Communication, feedback, and safety nets all together deliver a fourth crucial value in the life of a team: trust. Communication is the root of trust. Proven working software builds the customer's trust in the team. An unambiguous design specification increases the team members' trust in each other. A widely applied test suite may communicate many times a day how good the team is performing, improving the manager's trust in the team. A software project in which trust is not increasing day by day, minute by minute, is a dead project. Defensive behaviors will start creeping in and people will begin to cheat. There is no way to squeeze value out of a cheating team, since defensive behavior will not create business value—just like debugging won't.

A winning project is one devoted to building value, not one that incentivizes barriers. Any tool, technique, or mindset capable of raising trust among the whole team to the highest level is always worth its cost. Automated tests are one of those tools.

Test-Driven Development

At least a brief acknowledgment should be given to a discipline based on a test-first programming approach, unit tests, and refactoring: test-driven development (TDD).
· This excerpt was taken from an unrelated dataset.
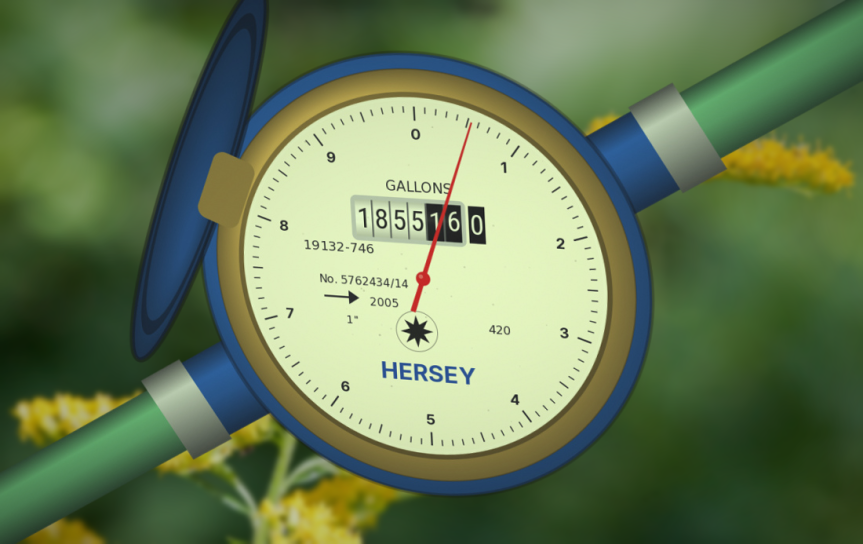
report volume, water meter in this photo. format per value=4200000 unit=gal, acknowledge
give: value=1855160.5 unit=gal
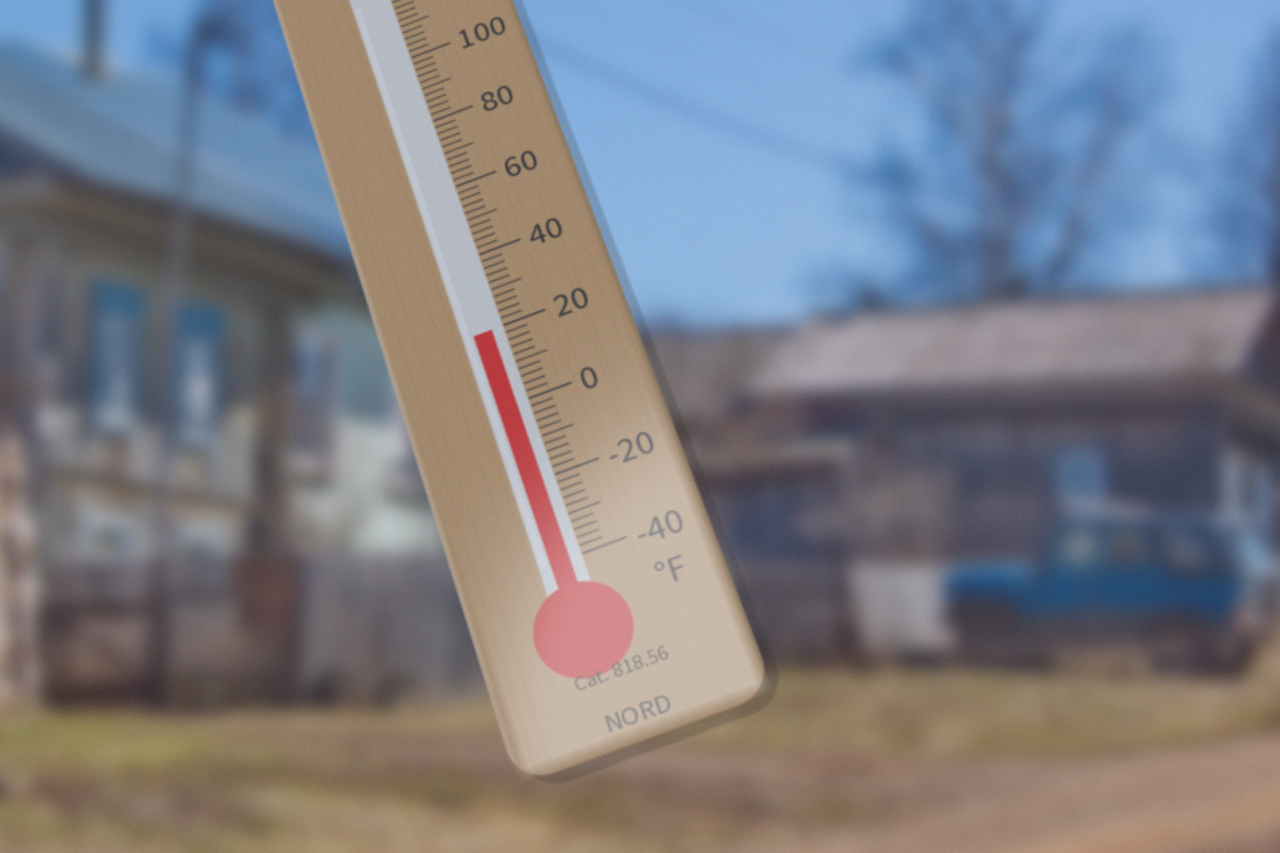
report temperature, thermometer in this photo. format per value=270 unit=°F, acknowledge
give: value=20 unit=°F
This set of techniques is a way to discover the best design for our systems in an amazingly effective way to combine top-down and bottom-up thinking. On one hand, it empowers developers to think of the main tasks and responsibilities without worrying about the interactions going on at lower levels; on the other hand it requires us to develop the simplest actors and interactions that solve our problem. The main mantra of test-driven development is Red, Green, Refactor. What does it all mean?

  • Red: We write a failing test expressing in a well-defined way what we want our unit of code to do.
  • Green: We write the minimal amount of code needed to make the test pass.
  • Refactor: We refactor the code we wrote to improve its design without breaking tests. In case we need to create new tests and new units of code to accommodate the newly improved design, we apply TDD to those components, too.

While we consider this theme to be too crucial to be reductively explained in a single chapter of this book, it is also true that very few written resources exist on this subject. This is mostly due to the inherently non-theoretic nature of this discipline, making it very hard to define and explain it by means of a book. No wonder Kent Beck's main book on TDD [TDD] is based on a series of examples to make TDD clear to the reader.

TDD, by the way, represents the state-of-the-art use of automated tests as a tool for not only checking and anticipating the correctness of code, but also guiding its design.

Summary

In this chapter, we discovered the technical and strategic value of automated tests, learned about several kinds of automated tests, and scratched the surface of test-driven development. We also learned there is a way to inject value in our software, making it constantly grow by reducing its wandering across chaotic states. The next chapter will unveil what tools we can rely upon while taming the beast of software complexity.